80% of Pre-Packaged Foods in America Are Banned in Other Countries

from babble.com: If you or your kids enjoy pre-packaged convenience foods commonly found in grocery stores across the U.S. such as Froot Loops, Swanson dinners, Mountain Dew, and frozen potato and bread products, you may think twice before purchasing them after hearing what they contain: dangerous chemicals that other countries around the globe have deemed toxic to the point that they’re illegal, and companies are fined hundreds of thousands of dollars for including them in food products. 




In a new book Rich Food, Poor Food, authors
Mira and Jason Calton provide a list of what they term “Banned Bad
Boys” – ingredients commonly used in up to 80% of all American convenience food that have been banned by other countries, with information about which countries banned each substance and why. 

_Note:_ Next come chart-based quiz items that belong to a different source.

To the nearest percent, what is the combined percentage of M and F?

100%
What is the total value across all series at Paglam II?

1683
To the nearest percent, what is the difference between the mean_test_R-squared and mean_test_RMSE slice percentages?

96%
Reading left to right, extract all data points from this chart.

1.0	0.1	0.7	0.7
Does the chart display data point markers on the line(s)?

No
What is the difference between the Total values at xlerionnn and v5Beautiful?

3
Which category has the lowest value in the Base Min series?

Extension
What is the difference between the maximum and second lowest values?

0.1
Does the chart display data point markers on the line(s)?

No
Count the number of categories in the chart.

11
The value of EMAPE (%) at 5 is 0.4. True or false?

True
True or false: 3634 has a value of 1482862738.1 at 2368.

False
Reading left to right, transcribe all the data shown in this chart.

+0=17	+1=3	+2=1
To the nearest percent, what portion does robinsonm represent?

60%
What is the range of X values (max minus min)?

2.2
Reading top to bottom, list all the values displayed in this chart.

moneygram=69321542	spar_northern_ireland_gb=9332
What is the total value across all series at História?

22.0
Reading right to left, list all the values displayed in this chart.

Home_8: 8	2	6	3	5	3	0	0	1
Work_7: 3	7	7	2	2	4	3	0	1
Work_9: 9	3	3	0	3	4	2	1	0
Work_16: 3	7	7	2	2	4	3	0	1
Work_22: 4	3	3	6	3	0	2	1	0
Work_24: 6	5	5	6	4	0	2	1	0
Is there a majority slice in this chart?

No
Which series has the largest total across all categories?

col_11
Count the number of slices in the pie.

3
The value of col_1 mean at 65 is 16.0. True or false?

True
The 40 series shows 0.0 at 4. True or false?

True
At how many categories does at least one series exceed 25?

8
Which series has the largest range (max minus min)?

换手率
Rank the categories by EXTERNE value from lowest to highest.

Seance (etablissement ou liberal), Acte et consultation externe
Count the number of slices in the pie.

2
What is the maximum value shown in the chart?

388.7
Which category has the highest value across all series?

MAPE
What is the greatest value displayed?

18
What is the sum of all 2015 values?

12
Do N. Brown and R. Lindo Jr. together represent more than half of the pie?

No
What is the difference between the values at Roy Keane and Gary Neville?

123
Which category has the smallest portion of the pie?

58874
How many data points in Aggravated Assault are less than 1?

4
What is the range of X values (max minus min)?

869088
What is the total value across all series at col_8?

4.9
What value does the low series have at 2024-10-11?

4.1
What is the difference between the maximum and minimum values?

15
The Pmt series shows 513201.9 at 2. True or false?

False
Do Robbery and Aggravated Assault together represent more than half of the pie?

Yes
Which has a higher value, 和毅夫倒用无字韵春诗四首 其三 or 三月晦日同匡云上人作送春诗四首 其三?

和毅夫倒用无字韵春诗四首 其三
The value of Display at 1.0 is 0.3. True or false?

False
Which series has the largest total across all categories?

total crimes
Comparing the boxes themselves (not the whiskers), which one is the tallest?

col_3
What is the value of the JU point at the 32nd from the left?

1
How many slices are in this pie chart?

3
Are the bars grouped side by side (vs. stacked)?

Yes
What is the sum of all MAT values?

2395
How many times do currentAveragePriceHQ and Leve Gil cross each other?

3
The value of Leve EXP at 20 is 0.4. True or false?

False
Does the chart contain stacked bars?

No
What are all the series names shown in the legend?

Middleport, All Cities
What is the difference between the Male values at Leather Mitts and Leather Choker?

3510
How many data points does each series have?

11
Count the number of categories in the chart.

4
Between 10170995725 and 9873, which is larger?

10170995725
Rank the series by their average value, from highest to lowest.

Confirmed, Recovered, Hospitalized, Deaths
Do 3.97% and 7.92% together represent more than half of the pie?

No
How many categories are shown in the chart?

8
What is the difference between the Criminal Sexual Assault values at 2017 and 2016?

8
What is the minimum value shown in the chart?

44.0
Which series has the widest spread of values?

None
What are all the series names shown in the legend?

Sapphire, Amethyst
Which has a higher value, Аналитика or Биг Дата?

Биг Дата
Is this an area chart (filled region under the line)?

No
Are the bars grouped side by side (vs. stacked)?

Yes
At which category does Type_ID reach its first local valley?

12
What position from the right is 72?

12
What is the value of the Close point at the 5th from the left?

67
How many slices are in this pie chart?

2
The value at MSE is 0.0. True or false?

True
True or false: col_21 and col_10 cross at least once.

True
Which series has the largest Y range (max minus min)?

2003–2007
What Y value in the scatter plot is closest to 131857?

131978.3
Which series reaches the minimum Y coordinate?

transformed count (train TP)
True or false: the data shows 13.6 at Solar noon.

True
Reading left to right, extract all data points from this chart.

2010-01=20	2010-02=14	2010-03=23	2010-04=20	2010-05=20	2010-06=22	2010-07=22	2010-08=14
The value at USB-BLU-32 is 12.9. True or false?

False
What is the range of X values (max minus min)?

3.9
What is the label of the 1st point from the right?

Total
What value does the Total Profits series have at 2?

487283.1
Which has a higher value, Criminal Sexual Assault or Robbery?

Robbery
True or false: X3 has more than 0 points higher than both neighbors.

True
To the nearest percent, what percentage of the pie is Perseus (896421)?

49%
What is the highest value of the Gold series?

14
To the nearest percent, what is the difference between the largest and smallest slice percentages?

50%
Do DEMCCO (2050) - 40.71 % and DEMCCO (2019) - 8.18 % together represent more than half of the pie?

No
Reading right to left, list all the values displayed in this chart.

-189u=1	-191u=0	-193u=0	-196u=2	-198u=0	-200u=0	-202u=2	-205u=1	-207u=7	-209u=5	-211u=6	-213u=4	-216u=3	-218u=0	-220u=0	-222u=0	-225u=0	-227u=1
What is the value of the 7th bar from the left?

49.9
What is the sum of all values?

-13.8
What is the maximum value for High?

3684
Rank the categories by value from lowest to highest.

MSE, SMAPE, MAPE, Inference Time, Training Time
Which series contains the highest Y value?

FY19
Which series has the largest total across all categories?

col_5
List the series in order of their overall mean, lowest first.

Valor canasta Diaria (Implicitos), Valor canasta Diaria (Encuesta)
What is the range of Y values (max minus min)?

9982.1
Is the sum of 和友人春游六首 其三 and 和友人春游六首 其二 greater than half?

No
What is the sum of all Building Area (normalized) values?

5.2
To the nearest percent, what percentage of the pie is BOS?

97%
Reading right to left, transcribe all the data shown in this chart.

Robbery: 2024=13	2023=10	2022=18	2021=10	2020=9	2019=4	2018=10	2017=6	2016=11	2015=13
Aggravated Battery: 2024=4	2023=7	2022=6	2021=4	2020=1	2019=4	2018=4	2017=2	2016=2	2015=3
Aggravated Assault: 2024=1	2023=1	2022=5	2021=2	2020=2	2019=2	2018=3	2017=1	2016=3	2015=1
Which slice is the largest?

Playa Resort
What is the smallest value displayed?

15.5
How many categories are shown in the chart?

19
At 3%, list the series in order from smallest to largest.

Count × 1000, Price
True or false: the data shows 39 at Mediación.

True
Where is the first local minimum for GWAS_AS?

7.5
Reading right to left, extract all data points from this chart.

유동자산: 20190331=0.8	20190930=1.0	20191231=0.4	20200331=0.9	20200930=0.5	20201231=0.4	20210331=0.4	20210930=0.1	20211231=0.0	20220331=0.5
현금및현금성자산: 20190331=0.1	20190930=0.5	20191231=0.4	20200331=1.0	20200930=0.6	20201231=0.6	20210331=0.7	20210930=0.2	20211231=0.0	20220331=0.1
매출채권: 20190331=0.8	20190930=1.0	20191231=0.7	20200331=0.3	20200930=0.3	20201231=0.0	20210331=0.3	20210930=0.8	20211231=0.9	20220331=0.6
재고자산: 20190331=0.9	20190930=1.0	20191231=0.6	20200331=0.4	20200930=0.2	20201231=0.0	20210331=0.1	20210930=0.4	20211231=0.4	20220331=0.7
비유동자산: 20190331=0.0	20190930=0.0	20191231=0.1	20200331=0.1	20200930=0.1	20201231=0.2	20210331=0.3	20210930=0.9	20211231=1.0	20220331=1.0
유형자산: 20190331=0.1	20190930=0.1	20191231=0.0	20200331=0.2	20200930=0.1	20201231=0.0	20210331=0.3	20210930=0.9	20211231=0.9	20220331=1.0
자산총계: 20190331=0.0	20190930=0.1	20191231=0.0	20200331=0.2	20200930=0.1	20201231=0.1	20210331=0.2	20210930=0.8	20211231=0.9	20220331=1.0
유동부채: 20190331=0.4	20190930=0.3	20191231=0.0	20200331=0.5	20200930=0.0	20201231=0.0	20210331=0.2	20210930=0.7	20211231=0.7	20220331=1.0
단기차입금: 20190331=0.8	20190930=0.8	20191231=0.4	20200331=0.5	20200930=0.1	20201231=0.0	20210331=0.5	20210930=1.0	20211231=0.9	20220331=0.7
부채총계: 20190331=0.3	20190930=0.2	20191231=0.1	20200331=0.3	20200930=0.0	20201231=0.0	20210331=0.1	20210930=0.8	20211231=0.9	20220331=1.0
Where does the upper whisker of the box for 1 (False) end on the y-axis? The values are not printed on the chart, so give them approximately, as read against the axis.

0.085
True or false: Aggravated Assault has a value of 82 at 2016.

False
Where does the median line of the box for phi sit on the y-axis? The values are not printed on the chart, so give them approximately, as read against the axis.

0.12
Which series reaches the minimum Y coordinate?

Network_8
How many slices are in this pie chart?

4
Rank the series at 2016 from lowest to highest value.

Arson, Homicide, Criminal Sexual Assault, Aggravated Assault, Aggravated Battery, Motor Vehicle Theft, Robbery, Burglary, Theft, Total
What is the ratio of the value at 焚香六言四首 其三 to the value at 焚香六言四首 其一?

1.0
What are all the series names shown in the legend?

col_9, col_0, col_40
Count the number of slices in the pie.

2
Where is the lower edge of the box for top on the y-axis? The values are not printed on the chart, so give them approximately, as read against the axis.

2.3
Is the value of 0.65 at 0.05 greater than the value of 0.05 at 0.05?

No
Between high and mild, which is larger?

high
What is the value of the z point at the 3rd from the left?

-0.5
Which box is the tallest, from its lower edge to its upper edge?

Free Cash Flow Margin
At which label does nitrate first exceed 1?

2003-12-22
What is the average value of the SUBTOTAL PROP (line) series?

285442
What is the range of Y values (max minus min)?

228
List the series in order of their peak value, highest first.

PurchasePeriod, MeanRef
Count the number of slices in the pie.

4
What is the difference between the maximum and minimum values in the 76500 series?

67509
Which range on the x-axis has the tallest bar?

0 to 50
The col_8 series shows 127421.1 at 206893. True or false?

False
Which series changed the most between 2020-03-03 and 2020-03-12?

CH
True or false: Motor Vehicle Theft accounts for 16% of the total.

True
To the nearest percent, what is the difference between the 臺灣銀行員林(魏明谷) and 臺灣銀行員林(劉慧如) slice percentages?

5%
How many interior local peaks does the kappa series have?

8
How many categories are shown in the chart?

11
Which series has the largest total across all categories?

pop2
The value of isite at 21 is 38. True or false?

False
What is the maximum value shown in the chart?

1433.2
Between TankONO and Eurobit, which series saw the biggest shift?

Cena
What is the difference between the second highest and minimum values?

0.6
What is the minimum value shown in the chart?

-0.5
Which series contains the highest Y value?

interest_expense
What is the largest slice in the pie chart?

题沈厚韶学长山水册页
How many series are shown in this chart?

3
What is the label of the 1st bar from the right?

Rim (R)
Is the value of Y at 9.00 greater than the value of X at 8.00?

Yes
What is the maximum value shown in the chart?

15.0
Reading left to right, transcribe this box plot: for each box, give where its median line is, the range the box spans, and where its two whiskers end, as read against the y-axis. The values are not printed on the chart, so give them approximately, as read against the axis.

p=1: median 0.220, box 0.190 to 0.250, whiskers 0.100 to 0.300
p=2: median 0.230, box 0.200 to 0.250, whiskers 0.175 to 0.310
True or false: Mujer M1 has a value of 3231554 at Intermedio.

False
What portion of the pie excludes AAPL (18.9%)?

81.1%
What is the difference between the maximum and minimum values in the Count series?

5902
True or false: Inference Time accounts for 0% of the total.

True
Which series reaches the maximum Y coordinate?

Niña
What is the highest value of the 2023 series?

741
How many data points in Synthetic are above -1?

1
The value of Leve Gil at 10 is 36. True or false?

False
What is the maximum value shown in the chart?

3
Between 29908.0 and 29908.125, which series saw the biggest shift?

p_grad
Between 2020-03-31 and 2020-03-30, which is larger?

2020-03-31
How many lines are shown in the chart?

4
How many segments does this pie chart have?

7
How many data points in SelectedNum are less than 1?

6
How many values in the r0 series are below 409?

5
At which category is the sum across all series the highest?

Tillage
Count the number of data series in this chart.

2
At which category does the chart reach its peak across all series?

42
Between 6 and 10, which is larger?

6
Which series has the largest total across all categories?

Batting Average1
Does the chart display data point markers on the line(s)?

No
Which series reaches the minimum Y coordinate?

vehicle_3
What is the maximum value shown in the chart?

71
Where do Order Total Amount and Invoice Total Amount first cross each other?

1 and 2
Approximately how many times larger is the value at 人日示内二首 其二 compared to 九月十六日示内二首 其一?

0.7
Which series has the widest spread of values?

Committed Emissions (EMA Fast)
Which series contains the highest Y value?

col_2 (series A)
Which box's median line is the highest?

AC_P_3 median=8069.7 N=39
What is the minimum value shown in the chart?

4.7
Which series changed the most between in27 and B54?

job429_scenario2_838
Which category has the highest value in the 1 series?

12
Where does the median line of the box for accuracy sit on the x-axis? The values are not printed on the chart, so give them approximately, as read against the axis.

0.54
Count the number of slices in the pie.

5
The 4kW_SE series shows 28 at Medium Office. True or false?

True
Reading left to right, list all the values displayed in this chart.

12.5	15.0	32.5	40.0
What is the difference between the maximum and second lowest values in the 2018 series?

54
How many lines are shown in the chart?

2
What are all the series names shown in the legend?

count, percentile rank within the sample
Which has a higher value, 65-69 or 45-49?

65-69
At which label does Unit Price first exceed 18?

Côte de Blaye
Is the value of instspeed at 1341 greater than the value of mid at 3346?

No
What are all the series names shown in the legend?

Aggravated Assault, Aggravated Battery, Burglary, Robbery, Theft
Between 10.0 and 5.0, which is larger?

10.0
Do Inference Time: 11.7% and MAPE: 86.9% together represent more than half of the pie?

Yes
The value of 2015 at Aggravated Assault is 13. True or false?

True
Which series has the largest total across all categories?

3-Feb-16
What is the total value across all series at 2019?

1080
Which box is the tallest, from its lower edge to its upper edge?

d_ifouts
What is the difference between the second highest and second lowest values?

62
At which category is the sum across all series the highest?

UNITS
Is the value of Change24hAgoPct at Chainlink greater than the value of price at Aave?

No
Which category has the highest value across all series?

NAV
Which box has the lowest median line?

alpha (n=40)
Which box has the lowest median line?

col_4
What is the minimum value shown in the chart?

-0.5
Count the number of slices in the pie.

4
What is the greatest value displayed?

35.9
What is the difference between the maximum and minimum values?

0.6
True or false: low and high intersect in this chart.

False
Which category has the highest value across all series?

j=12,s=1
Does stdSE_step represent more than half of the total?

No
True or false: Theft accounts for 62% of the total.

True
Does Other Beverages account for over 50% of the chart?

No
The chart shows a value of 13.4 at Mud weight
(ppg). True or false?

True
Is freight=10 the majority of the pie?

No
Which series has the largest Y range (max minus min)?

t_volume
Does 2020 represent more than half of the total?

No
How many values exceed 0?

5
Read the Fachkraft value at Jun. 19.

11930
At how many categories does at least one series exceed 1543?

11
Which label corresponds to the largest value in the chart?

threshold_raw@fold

And though it might not surprise you to hear that Olestra – commonly
used in low/no-fat snack foods and known to cause serious
gastrointestinal issues for those who consume it
(understatement) – is
on that list, having been banned in both the United Kingdom and Canada,
you may be shocked to hear that Mountain Dew, Fresca and Squirt all
contain brominated vegetable oil, a substance that has been banned in
more than 100 countries “because it has been linked to basically every
form of thyroid disease – from cancer to autoimmune diseases – known to
man.” 

You might also be upset to hear that the food coloring used to make your
kid’s delicious Mac & Cheese dinner visually appealing – yellow #5
and yellow #6, namely – is made from coal tar, which among other things
is an active ingredient in lice shampoo and has been linked to
allergies, ADHD, and cancer in animals

Then there’s azodicarbonamide – commonly found in frozen
dinners and frozen potato and bread products – which is used make things
like bleach and foamed plastics like those found in yoga mats (tasty!).
Azodicarbonamide has been banned in most European countries because
it’s known to induce asthma, and is in fact deemed so dangerous that in
Singapore its use carries a hefty $500,00 fine and up to 15 years in
prison.



Yet, according to the FDA, it’s SO TOTALLY FINE for us to keep
shoveling it into our kid’s faceholes: “[Azodicarbonamide] is approved
to be a bleaching agent in cereal flour and is permitted for direct
addition to food for human consumption.”




Finally, there’s butylated hydroxyanisole (BHA) and butylated hydroxytoluene (BHT) – found in Post, Kelloggs and Quaker brand cereals –
which is made from petroleum and is a known cancer-causing agent. It’s
been banned in England and Japan, but those of us in the U.S. can keep
right on serving up to our children for breakfast, because AMMURICA. And
FREEDOMZ.


Anyone else find all of this, ohhhh I don’t know, more than a tad bit
disturbing? I’m not ashamed to say I have love for the blue box Mac
& Cheese, and to think that chemicals known and recognized
world-wide as completely toxic are included in that – a product openly
marketed as being a meal FOR KIDS – makes me more than a little ragey. I
mean, those chemicals can’t be what makes it taste so good, right? So
can’t we, umm, just use something else instead?